The first step to changing this outlook is asking fundamentally different questions when conflict arises. Rather than asking ourselves what rules were broken and how the offender should be punished, we should instead consider what happened, why it happened, who was impacted and in which ways and how it can be made right. Approaching conflict with this mindset focuses on healing the impact of what has occurred because we care about each other, not because we demand retribution. We will not cause harm then, because we want to maintain good relationships within our community.
With this in mind, we must approach apologizing differently, understanding that it doesn’t matter whether or not you intended to cause harm. Apologizing is about addressing your impact, not your intention. Acknowledge what you did and the effect that it had. It is okay to be uncomfortable doing this. Sit in that discomfort and, rather than using it to avoid accountability, utilize it as a tool for growth as you move forward in your relationship with this person.
Avoid using words like “but” or “if” when you apologize; phrases like “I’m sorry if I hurt you” rather than “that” or “I’m sorry but … ” are methods of self-preservation. While it may feel natural to justify yourself, reflect again on the fact that it’s not about you, but rather healing the damage that you have caused. If it feels important to address your intention, maintain your ownership of the impact by not making excuses.
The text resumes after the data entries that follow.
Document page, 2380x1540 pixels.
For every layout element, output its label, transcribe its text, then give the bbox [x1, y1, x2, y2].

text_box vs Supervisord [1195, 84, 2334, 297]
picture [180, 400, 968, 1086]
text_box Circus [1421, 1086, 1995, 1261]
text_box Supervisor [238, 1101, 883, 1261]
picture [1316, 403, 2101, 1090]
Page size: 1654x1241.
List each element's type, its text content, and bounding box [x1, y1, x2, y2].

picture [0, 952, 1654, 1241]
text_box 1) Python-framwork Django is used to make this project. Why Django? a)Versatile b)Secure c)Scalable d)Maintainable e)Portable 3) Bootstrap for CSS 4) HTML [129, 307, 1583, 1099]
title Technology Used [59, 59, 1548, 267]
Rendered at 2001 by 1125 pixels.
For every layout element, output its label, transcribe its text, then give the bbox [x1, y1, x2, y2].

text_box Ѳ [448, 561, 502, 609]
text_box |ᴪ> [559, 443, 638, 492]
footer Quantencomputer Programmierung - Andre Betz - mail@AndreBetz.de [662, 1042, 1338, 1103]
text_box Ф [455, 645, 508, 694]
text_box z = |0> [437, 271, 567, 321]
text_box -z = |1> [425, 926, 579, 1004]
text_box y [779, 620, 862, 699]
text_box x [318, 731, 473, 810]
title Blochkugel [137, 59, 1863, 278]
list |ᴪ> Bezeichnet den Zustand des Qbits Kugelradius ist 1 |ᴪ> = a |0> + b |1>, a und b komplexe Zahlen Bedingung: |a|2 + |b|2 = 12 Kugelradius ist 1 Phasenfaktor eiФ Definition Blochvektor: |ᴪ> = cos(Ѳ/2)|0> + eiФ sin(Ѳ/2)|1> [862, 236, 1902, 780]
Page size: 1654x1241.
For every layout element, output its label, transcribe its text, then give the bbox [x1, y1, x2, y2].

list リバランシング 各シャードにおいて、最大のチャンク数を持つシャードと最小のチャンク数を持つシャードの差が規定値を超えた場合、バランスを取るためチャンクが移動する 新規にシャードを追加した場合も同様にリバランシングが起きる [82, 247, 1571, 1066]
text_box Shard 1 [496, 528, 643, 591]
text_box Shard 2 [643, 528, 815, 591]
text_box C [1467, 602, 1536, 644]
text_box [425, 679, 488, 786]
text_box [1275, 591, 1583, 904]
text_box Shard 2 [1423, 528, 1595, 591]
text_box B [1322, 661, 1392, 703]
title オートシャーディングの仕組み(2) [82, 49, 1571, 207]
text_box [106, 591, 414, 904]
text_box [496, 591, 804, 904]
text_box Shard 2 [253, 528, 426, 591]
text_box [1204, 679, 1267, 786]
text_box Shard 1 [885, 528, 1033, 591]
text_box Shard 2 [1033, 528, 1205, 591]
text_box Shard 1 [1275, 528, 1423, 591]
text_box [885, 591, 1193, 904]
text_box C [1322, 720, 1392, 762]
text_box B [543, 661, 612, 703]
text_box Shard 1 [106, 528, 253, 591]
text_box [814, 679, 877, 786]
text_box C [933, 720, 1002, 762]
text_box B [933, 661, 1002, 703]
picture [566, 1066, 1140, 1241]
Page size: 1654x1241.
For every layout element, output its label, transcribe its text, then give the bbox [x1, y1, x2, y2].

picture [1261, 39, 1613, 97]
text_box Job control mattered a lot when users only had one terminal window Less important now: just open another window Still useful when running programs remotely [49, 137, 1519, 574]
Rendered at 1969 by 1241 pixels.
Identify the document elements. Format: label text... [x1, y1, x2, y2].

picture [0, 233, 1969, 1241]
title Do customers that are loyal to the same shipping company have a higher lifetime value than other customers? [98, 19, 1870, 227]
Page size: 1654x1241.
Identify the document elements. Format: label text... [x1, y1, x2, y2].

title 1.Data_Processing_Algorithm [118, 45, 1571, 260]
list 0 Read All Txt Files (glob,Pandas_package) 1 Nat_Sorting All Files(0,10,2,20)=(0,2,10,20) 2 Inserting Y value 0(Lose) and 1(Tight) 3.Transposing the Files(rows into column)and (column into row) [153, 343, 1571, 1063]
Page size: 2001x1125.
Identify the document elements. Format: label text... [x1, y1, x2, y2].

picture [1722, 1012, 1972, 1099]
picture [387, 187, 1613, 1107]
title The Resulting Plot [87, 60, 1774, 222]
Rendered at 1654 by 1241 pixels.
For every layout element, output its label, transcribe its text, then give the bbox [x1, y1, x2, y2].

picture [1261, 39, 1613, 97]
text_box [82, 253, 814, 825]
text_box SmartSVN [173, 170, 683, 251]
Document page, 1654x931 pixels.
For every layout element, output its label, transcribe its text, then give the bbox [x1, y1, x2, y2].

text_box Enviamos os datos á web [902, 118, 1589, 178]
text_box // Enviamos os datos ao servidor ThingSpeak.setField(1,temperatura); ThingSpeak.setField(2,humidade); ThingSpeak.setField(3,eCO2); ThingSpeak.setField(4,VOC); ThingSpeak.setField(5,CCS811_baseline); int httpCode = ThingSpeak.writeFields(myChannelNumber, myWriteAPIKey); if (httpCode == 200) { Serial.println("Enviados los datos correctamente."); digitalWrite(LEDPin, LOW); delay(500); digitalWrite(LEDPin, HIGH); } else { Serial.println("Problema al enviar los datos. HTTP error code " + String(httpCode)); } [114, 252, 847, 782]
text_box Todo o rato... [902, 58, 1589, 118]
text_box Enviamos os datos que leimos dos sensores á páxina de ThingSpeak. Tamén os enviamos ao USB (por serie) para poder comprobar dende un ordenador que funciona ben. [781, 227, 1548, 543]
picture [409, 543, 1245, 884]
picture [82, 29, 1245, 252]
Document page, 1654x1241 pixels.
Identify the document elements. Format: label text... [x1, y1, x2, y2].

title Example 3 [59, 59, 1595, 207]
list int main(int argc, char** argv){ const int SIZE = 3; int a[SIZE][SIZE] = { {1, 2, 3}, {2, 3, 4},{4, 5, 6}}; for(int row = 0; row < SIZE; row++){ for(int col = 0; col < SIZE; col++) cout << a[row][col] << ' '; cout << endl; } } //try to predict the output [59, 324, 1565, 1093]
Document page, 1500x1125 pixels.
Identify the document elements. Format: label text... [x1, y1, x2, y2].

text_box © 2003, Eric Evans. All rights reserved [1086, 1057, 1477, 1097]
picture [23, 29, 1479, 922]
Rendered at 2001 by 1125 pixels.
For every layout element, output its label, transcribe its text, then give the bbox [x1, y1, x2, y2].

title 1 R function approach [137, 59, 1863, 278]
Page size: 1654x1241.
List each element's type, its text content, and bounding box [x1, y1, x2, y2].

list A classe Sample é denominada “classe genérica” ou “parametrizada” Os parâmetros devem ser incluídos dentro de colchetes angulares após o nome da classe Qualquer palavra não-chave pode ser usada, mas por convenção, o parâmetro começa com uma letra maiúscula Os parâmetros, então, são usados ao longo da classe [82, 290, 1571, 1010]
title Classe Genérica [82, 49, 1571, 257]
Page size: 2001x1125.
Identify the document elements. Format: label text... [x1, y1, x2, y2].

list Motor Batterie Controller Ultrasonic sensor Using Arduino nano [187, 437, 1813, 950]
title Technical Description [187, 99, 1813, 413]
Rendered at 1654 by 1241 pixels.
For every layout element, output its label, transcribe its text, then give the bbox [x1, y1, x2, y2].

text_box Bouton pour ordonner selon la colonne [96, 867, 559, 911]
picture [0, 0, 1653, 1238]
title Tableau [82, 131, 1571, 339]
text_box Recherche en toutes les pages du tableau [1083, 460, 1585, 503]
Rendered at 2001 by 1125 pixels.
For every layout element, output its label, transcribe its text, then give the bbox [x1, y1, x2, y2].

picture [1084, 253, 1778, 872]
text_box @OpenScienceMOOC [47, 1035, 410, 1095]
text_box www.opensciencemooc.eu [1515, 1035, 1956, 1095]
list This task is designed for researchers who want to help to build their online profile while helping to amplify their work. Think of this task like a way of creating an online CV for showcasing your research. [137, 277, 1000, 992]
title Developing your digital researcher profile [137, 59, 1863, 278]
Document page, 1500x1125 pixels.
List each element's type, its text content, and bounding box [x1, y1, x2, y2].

Commit to healing the situation as much as possible. The best way to demonstrate your sincerity is to change your behavior. Apologizing is an opportunity to grow; be genuinely thankful for the moment. Don’t place a burden on whomever you are apologizing to and demand that they give you a way to make it up to them; offer a space for this to be shared, but do not expect it. It is not their responsibility to tell you how to make it right. Understand that your apology is not an invitation back into somebody’s life — you should apologize out of a genuine desire to make a situation right.
Restructuring how we apologize and how we approach conflict contributes to a culture of mutual understanding and growth — one where we can have a positive, rather than fearful, attitude towards justice. This is not an easy ideological shift; it requires an intentional commitment and willingness to help each other grow, and explore different perspectives or outcomes than we are used to.
If we commit to establishing these community standards together at the Claremont Colleges, we will create an environment that uplifts itself. If we deeply value the relationships that we have with each other, this is a way to prove it.
Stella Favaro PO ’23 is a philosophy, politics and economics major from Sonoma, California. Some of her favorite things are extra hot coffee and going on early morning walks.